▶ Task inputs:
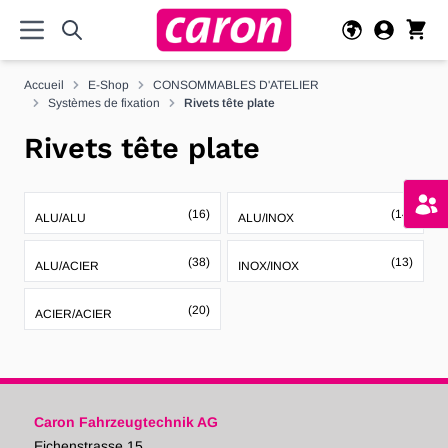
Allez au contenu
Accueil
E-Shop
CONSOMMABLES D'ATELIER
Systèmes de fixation
Rivets tête plate
Rivets tête plate
(16)
(14)
ALU/ALU
ALU/INOX
(38)
(13)
ALU/ACIER
INOX/INOX
(20)
ACIER/ACIER
Caron Fahrzeugtechnik AG
Eichenstrasse 15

▶ To do:
Please give the text read from the rows above as a JSON list of strings, one string per line, skipping blank lines. Leave the pictures out.

▶ Answer box:
[
  "Allez au contenu",
  "Accueil",
  "E-Shop",
  "CONSOMMABLES D'ATELIER",
  "Systèmes de fixation",
  "Rivets tête plate",
  "Rivets tête plate",
  "(16)",
  "(14)",
  "ALU/ALU",
  "ALU/INOX",
  "(38)",
  "(13)",
  "ALU/ACIER",
  "INOX/INOX",
  "(20)",
  "ACIER/ACIER",
  "Caron Fahrzeugtechnik AG",
  "Eichenstrasse 15"
]